As famílias dos mortos nos atos de violência na Bolívia vão receber o equivalente a 7.238 dólares (6.518 euros), que é quase 25 vezes o salário mínimo, segundo um decreto promulgado hoje, que também garante apoio aos feridos. mortais vão receber indemnização de mais de 7.000 dólares

Bolívia. Familiares das vítimas de atos de violência recebem indemnização
Notícias ao Minuto

00:26 - 06/12/19 por Lusa

Mundo Bolívia

"O nosso governo promulgou o decreto supremo que autoriza a concessão de assistência humanitária e indemnização às famílias dos mortos na violência", disse a presidente interina Jeanine Áñez, numa cerimónia realizada em La Paz.

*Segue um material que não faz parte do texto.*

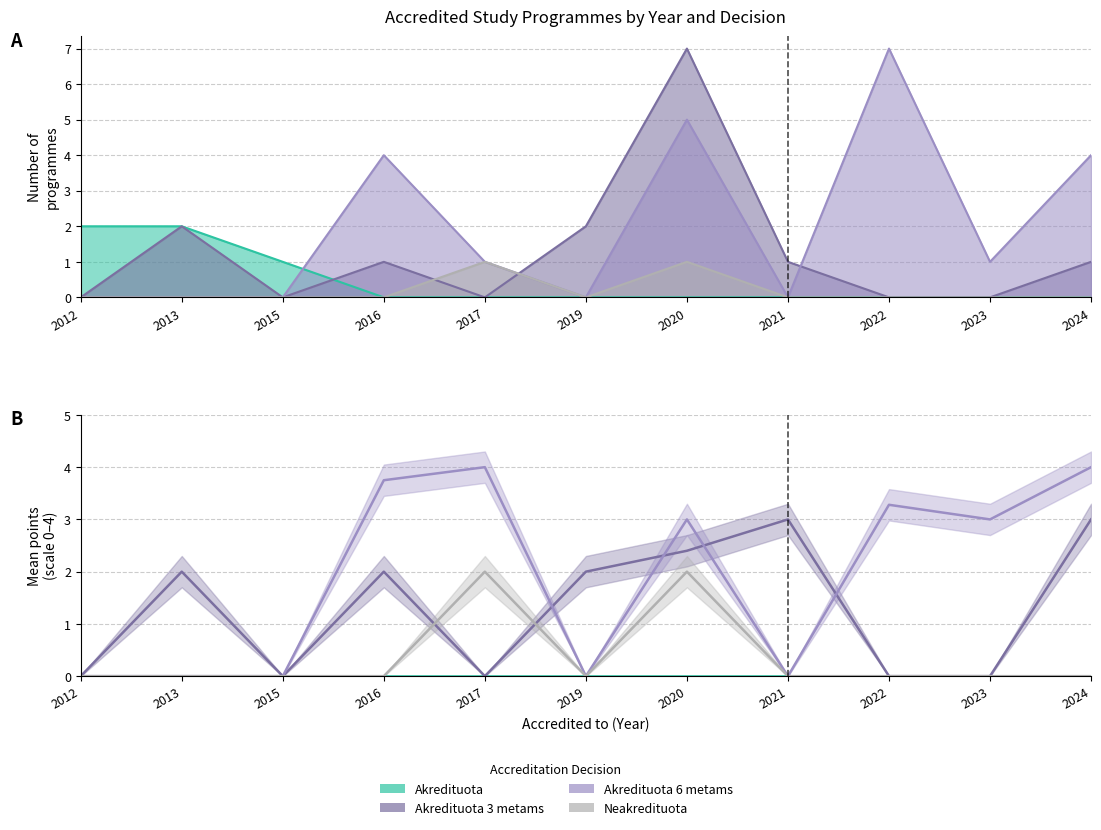

What is the difference between the maximum and second lowest values in the Akredituota 3 metams series?

3.0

O valor de 7.238 dólares para as famílias dos mortos é equivalente a quase 25 salários mínimos na Bolívia.

Embora não exista um número exato de mortos e de feridos, entidades como a Defensoria do Povo da Bolívia avançam que morreram 35 pessoas e 832 sofreram ferimentos nos atos de violência que começaram após as eleições de 20 de outubro e duraram até 24 de novembro.

O decreto também prevê "assistência médica, alimentar, social e psicológica" para as pessoas afetadas, disse o ministro interino da Justiça, Álvaro Coimbra, no seu discurso.

Sobre a compensação económica, foi explicado que será efetuada num pagamento "global e único", proveniente de recursos do Tesouro Geral do Estado e de processos como a apreensão de bens para o tráfico de drogas.

No poder desde 2006, Evo Morales, o primeiro Presidente indígena da Bolívia, foi declarado vencedor para um quarto mandato consecutivo nas eleições de 20 de outubro, escrutínio marcado por denúncias de fraude por parte da oposição boliviana.

Morales acabaria por renunciar ao cargo em 10 de novembro, após três semanas de protestos contra a sua reeleição liderados pela oposição e depois de ter perdido o apoio do exército e da polícia.

O ex-Presidente boliviano, que denunciou que a proclamação da senadora Jeanine Añez como Presidente interina foi um "golpe de Estado", seguiria depois para o México, onde permanece exilado.